▸ **Source text**
* START *
If Carlsberg did neighbours……? I think I’ll have tonight off, perhaps go to Sainsburys, after all, how wrong can it go whilst buying veg? Oooooohhh, Friday night excitement at its best!

Lager, lager, lager, lager

I’ve just read one of Housse’s first posts and I resisted the urge to go completely against the grain of it and the comment thread. It’s not that I have anything against Housse (that is Witho’s job!) or the people that commented, it’s just that I have a different point of view.

Essentially, Housse went on a Stag weekend, didn’t want to do the Weaselling (boulder climbing) and absailing, didn’t want to drink to excess and didn’t enjoy the lap dancing club. Fair enough, he didn’t want to do it, stood up for himself and didn’t go with the flow. Good on him, it’s a tricky thing to do in heavily testosterone influenced environments, I just think it’s a pity he felt obligated to enjoy these things. I realise that is usually people like me who make people like him feel obligated to do these things.....
* END *
▸ **Data provided**
* START *
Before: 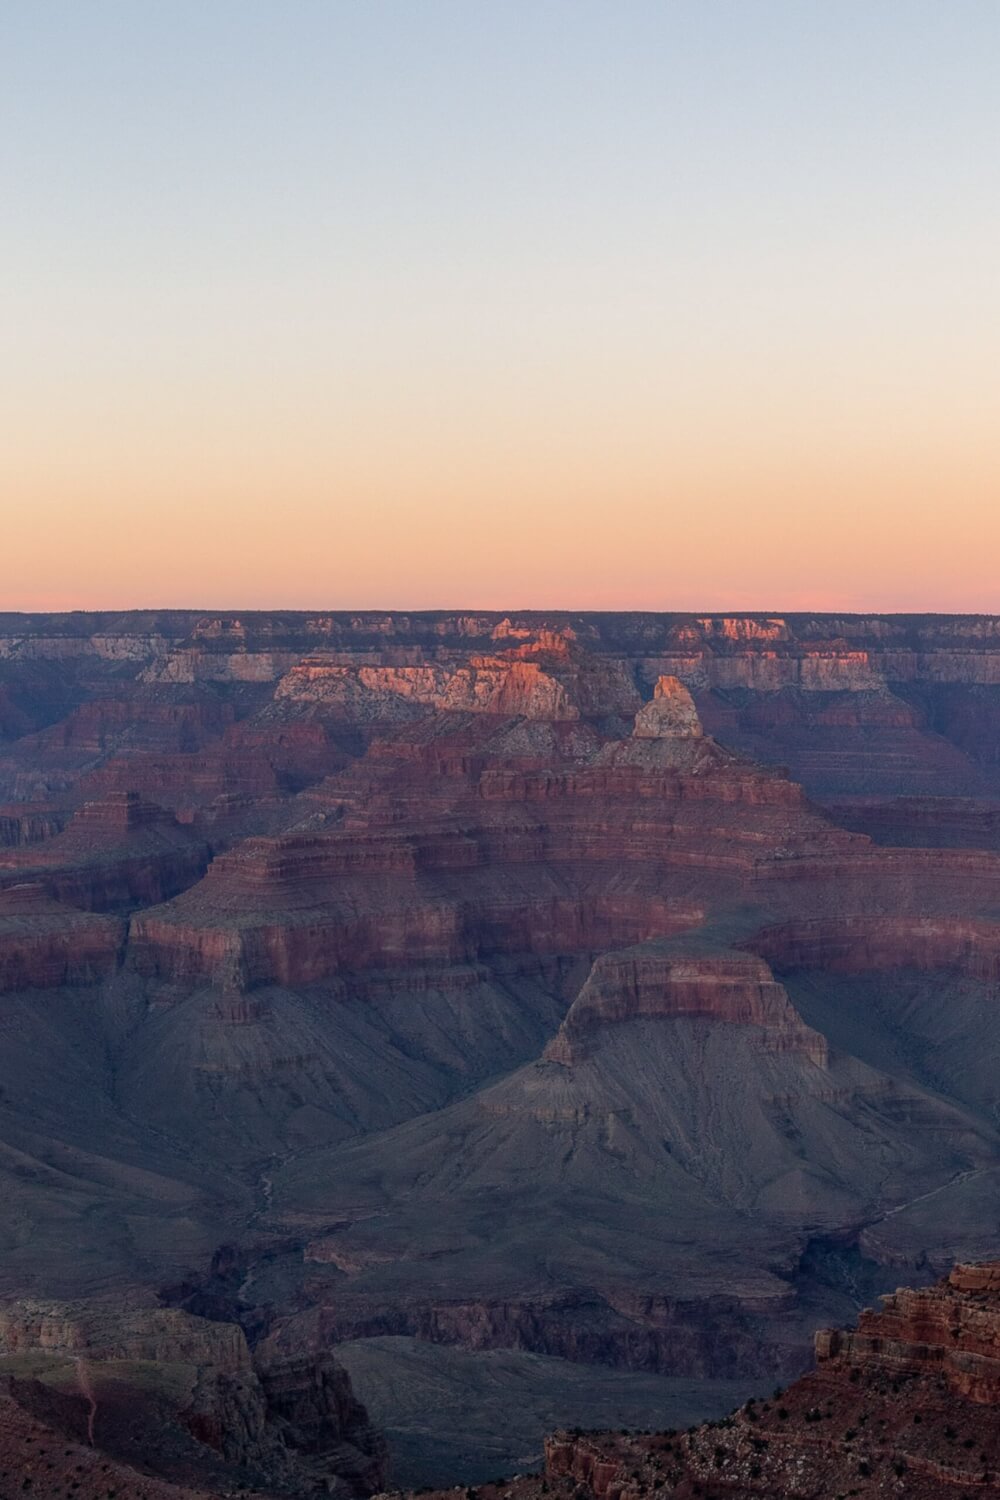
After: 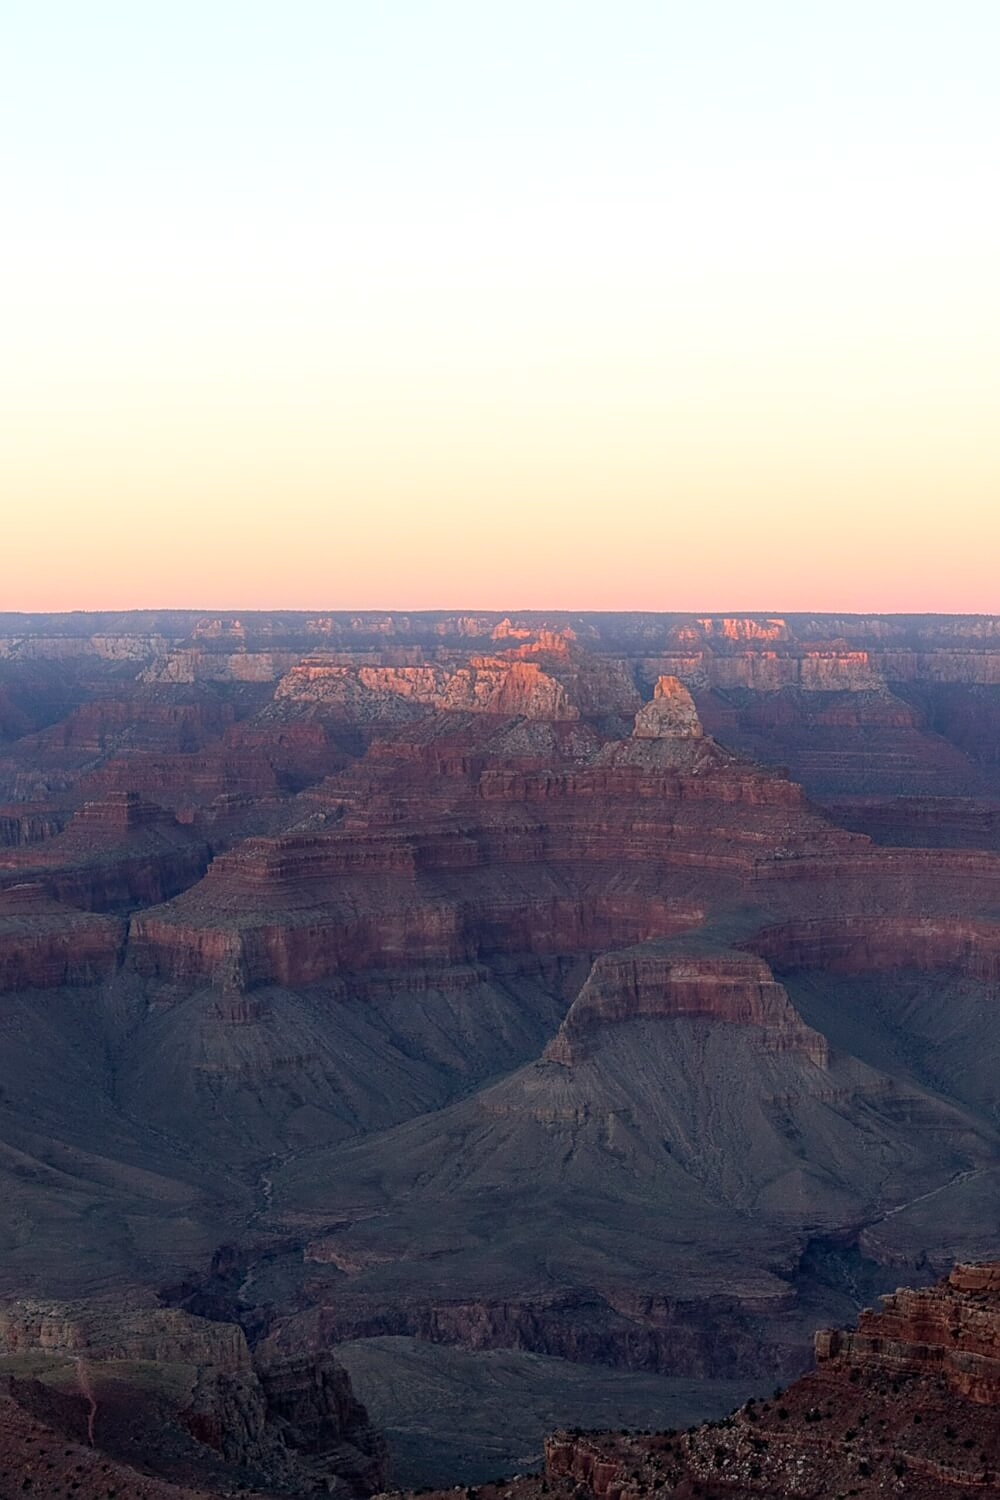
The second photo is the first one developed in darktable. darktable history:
* END *
Could you rewrite everything from "Lager, lager, lager, lager" down to "do these things....." in the blog post, putting "obliged" wherever "obligated" appears? The data stand apart from the blog post as separate material.

▸ **Answer to the task**
Lager, lager, lager, lager

I’ve just read one of Housse’s first posts and I resisted the urge to go completely against the grain of it and the comment thread. It’s not that I have anything against Housse (that is Witho’s job!) or the people that commented, it’s just that I have a different point of view.

Essentially, Housse went on a Stag weekend, didn’t want to do the Weaselling (boulder climbing) and absailing, didn’t want to drink to excess and didn’t enjoy the lap dancing club. Fair enough, he didn’t want to do it, stood up for himself and didn’t go with the flow. Good on him, it’s a tricky thing to do in heavily testosterone influenced environments, I just think it’s a pity he felt obliged to enjoy these things. I realise that is usually people like me who make people like him feel obliged to do these things.....